Mi, 22. November 2017

Kleiner Kombinierer

25.08.2011 20:31

Wie dein Kind logisch denken lernt

Eltern wollen ihre Kinder in ihrer geistigen Entwicklung so gut wie möglich unterstützen. Ein sehr wichtiger Bereich ist das logische Denkvermögen. Es erlaubt deinem Kind, Rückschlüsse zu ziehen und zu neuen Erkenntnissen zu gelangen, sowie Lernschritte zu vollziehen. So fördertst du dein Kind in dieser Hinsicht optimal.

Ebenso wie das kreative Denken entwickelt sich die Logik durch entsprechende neue Verknüpfungen im Gehirn, die dein Kind in seinen ersten Lebensjahren entwickelt. Natürlich bringt jedes Kind hierfür andere Voraussetzungen mit. Doch ein wesentlicher Faktor, inwieweit natürliche Begabungen zur Blüte gelangen, ist eine entsprechende Förderung durch das Umfeld – in erster Linie also Eltern und Betreuungspersonen.

Fragen zulassen
Ein wichtiger Schlüssel zum Verstehen von neuen Sachverhalten ist das Stellen von Fragen. Wenn du deinem Kind vermittelst, dass seine Fragen nicht erwünscht, ja, sogar lästig sind, wird es bald damit aufhören. Doch damit wäre eine sehr wichtige Förderungsmöglichkeit vertan. Du solltest dein Kind im Gegenteil sogar anregen, Fragen zu stellen. Bringe es dazu, Situationen bewusst zu hinterfragen und wissbegierig zu sein.
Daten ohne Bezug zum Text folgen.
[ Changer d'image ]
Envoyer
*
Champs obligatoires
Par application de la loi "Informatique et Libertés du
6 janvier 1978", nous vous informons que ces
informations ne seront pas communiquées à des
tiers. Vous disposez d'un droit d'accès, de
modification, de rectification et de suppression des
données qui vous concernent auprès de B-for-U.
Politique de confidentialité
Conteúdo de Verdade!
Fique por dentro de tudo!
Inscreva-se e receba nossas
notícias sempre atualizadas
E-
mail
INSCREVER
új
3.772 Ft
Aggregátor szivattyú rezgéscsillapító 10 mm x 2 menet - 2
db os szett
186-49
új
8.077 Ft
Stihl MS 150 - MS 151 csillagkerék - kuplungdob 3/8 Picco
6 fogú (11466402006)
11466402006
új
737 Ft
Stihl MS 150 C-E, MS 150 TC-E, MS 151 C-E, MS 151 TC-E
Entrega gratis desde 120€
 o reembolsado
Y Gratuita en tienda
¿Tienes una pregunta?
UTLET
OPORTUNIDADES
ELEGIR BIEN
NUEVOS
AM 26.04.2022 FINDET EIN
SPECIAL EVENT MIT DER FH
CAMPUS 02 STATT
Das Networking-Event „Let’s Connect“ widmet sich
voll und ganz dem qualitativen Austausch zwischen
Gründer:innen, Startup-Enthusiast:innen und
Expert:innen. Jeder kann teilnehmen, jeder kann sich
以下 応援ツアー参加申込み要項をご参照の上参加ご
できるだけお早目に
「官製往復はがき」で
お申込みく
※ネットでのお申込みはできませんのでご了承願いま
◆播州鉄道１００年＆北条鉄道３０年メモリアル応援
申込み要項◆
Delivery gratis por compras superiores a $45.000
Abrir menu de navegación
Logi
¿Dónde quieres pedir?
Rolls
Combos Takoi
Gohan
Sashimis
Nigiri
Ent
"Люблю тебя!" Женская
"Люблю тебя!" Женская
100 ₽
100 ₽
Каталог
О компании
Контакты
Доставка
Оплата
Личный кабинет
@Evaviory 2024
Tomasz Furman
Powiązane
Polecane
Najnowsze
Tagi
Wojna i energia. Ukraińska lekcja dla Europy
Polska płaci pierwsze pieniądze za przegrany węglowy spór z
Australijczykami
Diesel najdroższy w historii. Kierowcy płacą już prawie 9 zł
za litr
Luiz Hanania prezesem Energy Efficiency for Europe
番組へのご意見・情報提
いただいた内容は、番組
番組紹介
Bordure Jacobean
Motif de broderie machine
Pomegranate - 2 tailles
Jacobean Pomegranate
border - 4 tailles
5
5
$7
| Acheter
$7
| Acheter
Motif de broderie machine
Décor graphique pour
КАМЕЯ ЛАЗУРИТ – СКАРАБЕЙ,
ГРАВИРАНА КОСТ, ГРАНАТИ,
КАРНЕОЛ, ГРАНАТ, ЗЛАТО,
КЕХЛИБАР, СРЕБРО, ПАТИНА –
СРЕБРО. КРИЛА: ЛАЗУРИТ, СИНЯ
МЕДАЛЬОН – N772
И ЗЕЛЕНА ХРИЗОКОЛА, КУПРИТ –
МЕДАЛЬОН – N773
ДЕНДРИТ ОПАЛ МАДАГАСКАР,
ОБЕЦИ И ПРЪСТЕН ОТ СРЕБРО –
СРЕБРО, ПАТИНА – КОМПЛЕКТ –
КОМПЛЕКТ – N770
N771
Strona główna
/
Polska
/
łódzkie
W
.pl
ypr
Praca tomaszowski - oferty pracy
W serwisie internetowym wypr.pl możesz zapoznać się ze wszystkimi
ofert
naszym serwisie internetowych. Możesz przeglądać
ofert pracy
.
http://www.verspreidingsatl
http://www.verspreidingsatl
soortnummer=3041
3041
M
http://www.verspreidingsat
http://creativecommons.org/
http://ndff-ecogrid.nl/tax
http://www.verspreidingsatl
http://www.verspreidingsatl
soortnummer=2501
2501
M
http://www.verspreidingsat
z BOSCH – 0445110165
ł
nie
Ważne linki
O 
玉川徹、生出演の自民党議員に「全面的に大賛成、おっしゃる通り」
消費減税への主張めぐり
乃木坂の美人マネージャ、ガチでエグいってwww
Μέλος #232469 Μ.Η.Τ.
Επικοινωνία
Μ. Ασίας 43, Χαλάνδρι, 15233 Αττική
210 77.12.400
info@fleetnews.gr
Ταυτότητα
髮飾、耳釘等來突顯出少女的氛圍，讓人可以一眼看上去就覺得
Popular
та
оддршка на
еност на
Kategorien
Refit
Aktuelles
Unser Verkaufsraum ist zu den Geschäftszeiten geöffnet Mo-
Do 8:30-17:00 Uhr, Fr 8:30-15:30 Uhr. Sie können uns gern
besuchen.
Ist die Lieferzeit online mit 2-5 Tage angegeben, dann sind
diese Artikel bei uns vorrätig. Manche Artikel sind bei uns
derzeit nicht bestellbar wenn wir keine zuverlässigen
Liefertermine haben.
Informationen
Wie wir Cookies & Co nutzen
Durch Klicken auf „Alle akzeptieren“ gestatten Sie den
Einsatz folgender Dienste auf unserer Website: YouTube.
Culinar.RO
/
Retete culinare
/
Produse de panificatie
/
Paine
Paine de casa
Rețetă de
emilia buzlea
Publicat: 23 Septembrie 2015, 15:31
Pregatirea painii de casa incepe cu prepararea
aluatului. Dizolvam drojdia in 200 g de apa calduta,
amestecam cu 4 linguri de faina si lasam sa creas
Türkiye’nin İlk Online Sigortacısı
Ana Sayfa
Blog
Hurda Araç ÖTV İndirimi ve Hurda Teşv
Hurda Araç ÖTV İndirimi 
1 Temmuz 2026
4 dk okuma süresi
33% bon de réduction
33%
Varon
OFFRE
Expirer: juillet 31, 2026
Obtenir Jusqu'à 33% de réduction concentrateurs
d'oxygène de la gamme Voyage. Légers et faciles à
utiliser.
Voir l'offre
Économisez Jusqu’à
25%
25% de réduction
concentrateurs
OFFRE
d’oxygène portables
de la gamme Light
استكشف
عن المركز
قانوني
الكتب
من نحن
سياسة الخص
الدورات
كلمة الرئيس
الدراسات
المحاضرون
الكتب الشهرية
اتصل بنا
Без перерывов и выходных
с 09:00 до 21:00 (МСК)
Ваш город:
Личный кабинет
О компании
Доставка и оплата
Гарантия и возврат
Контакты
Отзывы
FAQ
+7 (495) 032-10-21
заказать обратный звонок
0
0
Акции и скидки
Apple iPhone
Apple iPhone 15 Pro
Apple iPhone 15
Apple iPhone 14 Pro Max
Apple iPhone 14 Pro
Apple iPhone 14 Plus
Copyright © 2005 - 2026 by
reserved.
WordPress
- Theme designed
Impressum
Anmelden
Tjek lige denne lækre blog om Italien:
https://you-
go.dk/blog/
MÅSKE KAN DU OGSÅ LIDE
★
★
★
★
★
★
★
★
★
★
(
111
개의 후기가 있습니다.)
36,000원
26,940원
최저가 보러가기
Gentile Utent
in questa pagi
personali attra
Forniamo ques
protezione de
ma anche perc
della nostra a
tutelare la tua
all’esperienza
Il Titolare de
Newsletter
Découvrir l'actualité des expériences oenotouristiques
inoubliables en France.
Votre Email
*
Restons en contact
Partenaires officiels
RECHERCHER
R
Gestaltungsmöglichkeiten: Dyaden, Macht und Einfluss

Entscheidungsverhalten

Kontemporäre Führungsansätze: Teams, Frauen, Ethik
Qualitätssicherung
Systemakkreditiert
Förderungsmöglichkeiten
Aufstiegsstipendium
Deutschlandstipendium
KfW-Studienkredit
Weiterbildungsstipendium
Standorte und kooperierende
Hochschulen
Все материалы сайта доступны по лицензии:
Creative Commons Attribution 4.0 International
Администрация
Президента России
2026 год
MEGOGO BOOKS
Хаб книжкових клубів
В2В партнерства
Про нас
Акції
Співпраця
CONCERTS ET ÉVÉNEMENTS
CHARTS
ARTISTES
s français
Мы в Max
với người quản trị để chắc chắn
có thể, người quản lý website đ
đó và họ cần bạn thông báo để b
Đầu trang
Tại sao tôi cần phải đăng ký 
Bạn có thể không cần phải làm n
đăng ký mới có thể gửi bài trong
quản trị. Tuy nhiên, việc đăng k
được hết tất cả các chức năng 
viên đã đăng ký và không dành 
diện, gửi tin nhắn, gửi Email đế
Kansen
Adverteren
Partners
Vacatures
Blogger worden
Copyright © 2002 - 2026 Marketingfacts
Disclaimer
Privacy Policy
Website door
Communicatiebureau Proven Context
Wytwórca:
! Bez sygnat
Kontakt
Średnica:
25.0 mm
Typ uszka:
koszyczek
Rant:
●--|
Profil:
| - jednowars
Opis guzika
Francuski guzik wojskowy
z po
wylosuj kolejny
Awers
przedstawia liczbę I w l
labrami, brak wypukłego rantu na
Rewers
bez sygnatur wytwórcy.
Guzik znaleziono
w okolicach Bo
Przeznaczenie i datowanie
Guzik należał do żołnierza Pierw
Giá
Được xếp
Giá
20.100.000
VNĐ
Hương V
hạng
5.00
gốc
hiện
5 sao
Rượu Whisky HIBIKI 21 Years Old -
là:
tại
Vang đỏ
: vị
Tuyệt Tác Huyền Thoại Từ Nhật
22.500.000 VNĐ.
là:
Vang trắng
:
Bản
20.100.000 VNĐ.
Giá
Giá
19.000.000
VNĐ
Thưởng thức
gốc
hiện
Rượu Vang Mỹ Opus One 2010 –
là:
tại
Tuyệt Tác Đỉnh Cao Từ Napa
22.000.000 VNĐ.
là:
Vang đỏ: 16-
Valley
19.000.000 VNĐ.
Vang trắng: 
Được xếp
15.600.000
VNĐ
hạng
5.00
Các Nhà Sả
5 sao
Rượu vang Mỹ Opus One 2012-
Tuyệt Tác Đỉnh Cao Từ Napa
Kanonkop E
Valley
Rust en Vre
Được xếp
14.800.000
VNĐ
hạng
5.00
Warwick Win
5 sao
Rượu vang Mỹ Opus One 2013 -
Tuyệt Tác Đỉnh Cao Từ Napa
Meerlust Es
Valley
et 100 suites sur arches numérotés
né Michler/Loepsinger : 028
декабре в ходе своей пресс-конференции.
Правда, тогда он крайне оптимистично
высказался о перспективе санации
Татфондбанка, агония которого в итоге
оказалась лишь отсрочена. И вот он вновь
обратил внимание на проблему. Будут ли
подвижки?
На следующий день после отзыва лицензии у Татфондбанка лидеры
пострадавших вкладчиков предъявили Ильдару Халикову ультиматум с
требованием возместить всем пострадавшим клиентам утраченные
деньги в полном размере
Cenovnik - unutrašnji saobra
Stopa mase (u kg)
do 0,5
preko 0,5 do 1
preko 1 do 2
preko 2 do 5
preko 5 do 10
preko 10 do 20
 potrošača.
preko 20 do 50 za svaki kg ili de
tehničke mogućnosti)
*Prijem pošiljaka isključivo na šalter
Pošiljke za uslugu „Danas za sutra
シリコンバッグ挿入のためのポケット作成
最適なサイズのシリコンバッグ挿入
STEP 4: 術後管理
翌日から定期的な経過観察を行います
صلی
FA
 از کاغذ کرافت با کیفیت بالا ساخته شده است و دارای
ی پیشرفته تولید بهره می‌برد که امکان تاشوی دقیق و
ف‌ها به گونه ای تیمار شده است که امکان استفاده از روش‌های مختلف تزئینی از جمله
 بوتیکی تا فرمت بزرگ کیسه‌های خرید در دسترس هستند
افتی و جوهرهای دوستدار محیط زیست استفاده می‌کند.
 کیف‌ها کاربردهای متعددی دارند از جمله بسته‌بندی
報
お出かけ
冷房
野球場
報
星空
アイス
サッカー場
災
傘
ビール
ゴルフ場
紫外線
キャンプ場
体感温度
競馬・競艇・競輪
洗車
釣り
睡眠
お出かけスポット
Die Fragen nach dem Warum ist zwar oft anstrengend, aber für die Entwicklung deines Kindes sehr wichtig. Stellt dein Kind sie nicht allein, solltest du sie ihm in den Mund legen. Ein Beispiel: Dein Kind sieht einen Vogel auf dem Boden sitzen. Statt einfach nur festzustellen "Jö, ein Vogerl" könnt ihr gemeinsam überlegen, warum es da sitzt. Vielleicht wartet es auf ein Bröselchen, das zu ihm herunterfällt. Oder es pickt nach Körnern. Oder es sucht einen Wurm. Wichtig ist, dass dein Kind Ursache-Wirkungs-Zusammenhänge kennenlernt und versteht, dass nichts ohne einen Grund passiert.

Impulse aus dem Umfeld
Auch durch entsprechendes Spielzeug kannst du gezielt Frühförderung betreiben. Etwa Spielzeug, bei dem dein Kind selbst aktiv werden muss, damit sich etwas tut: Puzzles, Steckspielzeuge, bei denen Bausteine in die Löcher mit der entsprechenden Form gesteckt werden müssen. Genauso kann ganz einfach im Alltag gefördert werden: durch Zählen, spielerisches Multiplizieren. Wie viele Äpfel liegen im Korb? Wie viele Packungen Saft kaufen wir?

Größere Kinder kann man auch beim Backen mit einbeziehen: Bitte dein Kind, dir drei Eier zu geben. Eins davon ist schlecht – wie viele sind übrig geblieben? Oder ein Mehr-weniger-Spiel: Vier Schnitzel liegen in der Schüssel. Papa isst zwei, Mama eins – wer hat mehr gegessen?

Du kannst dein Kind in alle Tätigkeiten mit einbeziehen, bei denen es Kategorien bilden und sortieren muss: Beim Abwaschen bzw. Geschirrspülerausräumen müssen kleine Teller auf kleine Teller, große auf große gestapelt und Tassen zusammengestellt werden. Ist dein Kind dafür noch zu klein, können auch Plastikboxen verwendet werden.

Auch Gedächtnisspiele, wie "Ich packe meinen Koffer" oder klassisches Memory, helfen deinem Kind, sein Gedächtnis zu trainieren. Ebenso sind Ausflüge wie in den Zoo oder auf Themenwanderpfaden sowie in Museen sehr lehrreich für Kinder.

Keine Überforderung
Achte darauf, deinem Kind nur so viele bzw. jene Impulse zu geben, die es gerade schon verarbeiten kann. Wähle Impulse aus, die für dein Kind in seinem Alltag Bedeutung haben und wo du ein natürliches Interesse merkst. Dort ist die Aufnahmebereitschaft am größten. Im Schulalter kannst du dann gezielt bei seinen Lernaufgaben helfen, indem du Zusatzübungen mit ihm machst. Aber auch hier gilt: Nicht übertreiben!

Es ist wichtig, das richtige Mittelmaß zu finden, denn weder Über- noch Unterforderung tut deinem Kind gut. In diesem Fall werden Kinder oft zum "Zappelphilipp", stören oder sind trotzig.